The new study, presented here at the annual meeting of the Radiological Society of North America (RSNA), suggests that the new tabs “have not reduced the number of ingestions,” Donnelly says.

 

Children Still Swallowing Stay-Tabs

Donnelly and colleagues identified 19 cases of inadvertent stay-tab ingestion at Cincinnati Children’s Hospital Medical Center from 1993 to 2009.

“If we have 19 cases at one institution, it’s probably a much bigger problem nationwide,” he says.

The children’s ages ranged from 1 to 18 years. “We were surprised that most of them were teenagers,” Donnelly says.

Of the 19 cases in the study, only four of the stay-tabs could be spotted on X-rays.

Donnelly showed a series X-rays, demonstrating how a penny that had been accidently ingested was easily viewed, but how it was nearly impossible to see the aluminum tabs.

Connelly says that none of the 19 youths suffered breathing problems or vomiting or required further treatment.

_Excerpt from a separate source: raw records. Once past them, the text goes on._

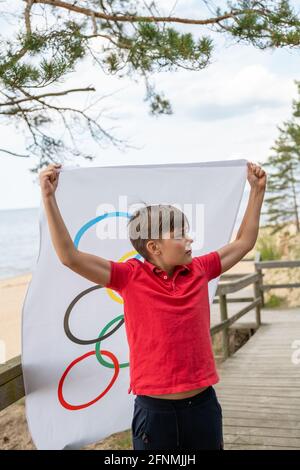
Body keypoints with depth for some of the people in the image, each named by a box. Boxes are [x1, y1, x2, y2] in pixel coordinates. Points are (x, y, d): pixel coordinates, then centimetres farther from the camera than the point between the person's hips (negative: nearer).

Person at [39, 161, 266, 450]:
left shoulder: (199, 270, 2)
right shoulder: (131, 277, -10)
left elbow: (244, 242, 14)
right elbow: (70, 256, -16)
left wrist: (257, 190, 14)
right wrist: (49, 197, -22)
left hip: (203, 405, 4)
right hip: (154, 410, -3)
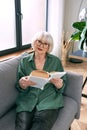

But there is always a risk of internal bleeding because of the sharp edges on the breakaway tabs, he says. There’s also a risk of the tab causing obstructions, he says.

One of the children was sent home with instructions “not to suck on can tabs” when drinking beverages.

“A better education campaign is needed,” Connelly says.

Joseph Tashjian, MD, president of St. Paul Radiology in Minnesota and moderator of a news briefing, says that the new tabs are “a substantial step forward” from the old pull-tabs.

“They are rounded — not as sharp,” he says. With the original pull-tabs, surgery was sometimes required to remove the devices after accidental ingestion, he notes.

Still, further research is needed to make them safer, Tashjian says.

“We probably need some changes in can design — cans that keep the tabs better attached,” Donnelly says.